M. Morales s’est aussi prononcé pour les énergies « propres » mais a affirmé que promouvoir les biocarburants était « une erreur » car cela ne sert « qu’aux voitures de luxe et pas à la vie humaine » et cela fait grimper le prix de la nourriture.

Il a préconisé le respect de la planète, la garantie d’un accès pour tous aux services de base, notamment à l’eau, et « la fin du consumérisme, du gaspillage et du luxe ».

« Notre mère la Terre n’est pas une marchandise. Ce n’est pas une chose qu’on achète ou qu’on vend », a-t-il dit. Il a proposé une convention internationale « pour protéger les ressources en eau et empêcher leur privatisation par quelques-uns. »

Devenu en décembre 2005 le premier président bolivien issu de la population autochtone, M. Morales s’est mis à dos les régions de basse altitude du pays, les plus riches, dont la population est à majorité d’origine européenne et métissée, en présentant un projet de réforme constitutionnelle visant à redistribuer la richesse du pays aux indigènes pauvres des zones montagneuses.

Le président bolivien a également estimé que le système de l’ONU, notamment le Conseil de sécurité, devrait être « démocratisé ».

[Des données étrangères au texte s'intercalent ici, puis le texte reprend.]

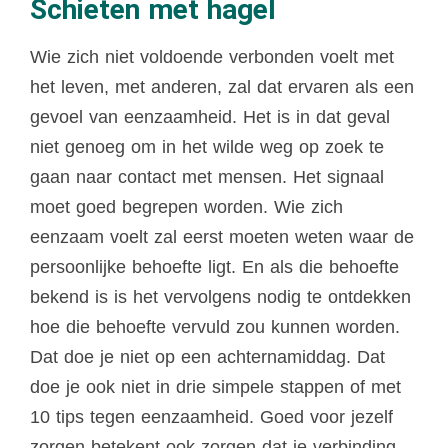
Schieten met hagel
Wie zich niet voldoende verbonden voelt met
het leven, met anderen, zal dat ervaren als een
gevoel van eenzaamheid. Het is in dat geval
niet genoeg om in het wilde weg op zoek te
gaan naar contact met mensen. Het signaal
moet goed begrepen worden. Wie zich
eenzaam voelt zal eerst moeten weten waar de
persoonlijke behoefte ligt. En als die behoefte
bekend is is het vervolgens nodig te ontdekken
hoe die behoefte vervuld zou kunnen worden.
Dat doe je niet op een achternamiddag. Dat
doe je ook niet in drie simpele stappen of met
10 tips tegen eenzaamheid. Goed voor jezelf
zorgen betekent ook zorgen dat je verbinding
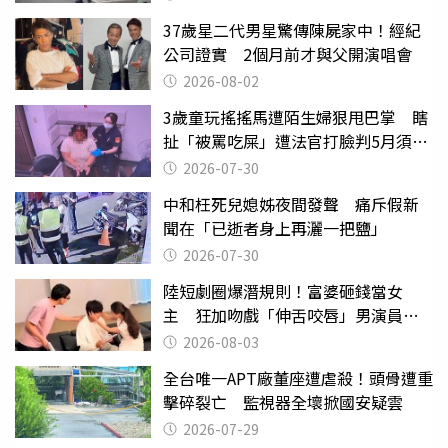
37歲星二代男星驚傳陳屍家中！經紀
公司證實 2個月前才與父開演唱會
2026-08-02
3歲童玩搖搖馬遭陌生婦狠甩巴掌 瞎
扯「被罵吃屎」遭法官打臉判5月須入
監
2026-07-30
中和枉死兒媳姊夜間發聲 痛斥假新
聞在「已逝者身上再灑一把鹽」
2026-07-30
陸短劇圈爆潛規則！富婆砸錢當女
主 狂加吻戲「伸舌咬唇」男演員崩
潰
2026-08-03
全台唯一APT廠董座遭虐殺！頭骨遭重
擊碎裂亡 監視器全壞掀國安疑雲
2026-07-29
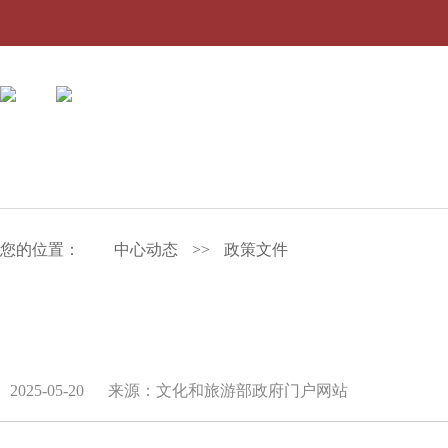
您的位置：
中心动态
>>
政策文件
2025-05-20
来源：文化和旅游部政府门户网站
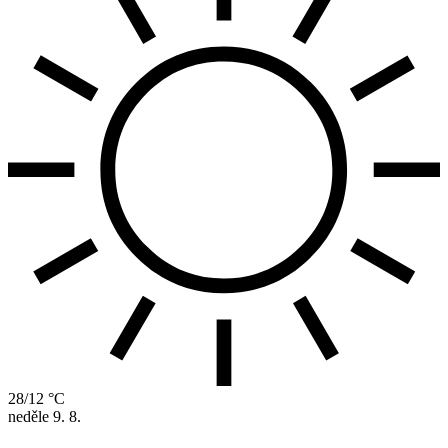
28/12 °C
neděle
9. 8.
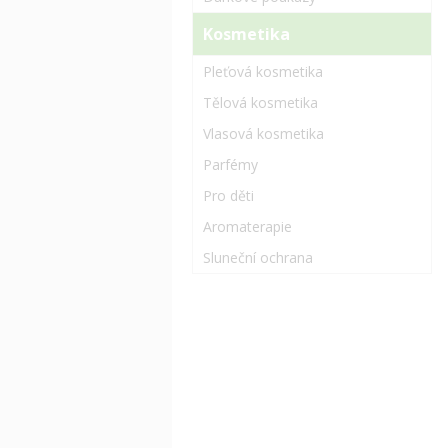
Kosmetika
Pleťová kosmetika
Tělová kosmetika
Vlasová kosmetika
Parfémy
Pro děti
Aromaterapie
Sluneční ochrana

Dans un message aux participants à ce forum de deux semaines, le secrétaire général de l’ONU Ban Ki-moon, actuellement en visite en Afrique, s’est félicité de leur choix du réchauffement climatique comme thème de la réunion.

« En tant que gardiens des terres, ils (les peuples autochtones) ont acquis un savoir essentiel sur l’impact de la dégradation de l’environnement, notamment du réchauffement climatique. Ils en connaissent les conséquences économiques et sociales et ils devraient jouer un role dans la réponse globale, » a-t-il ajouté.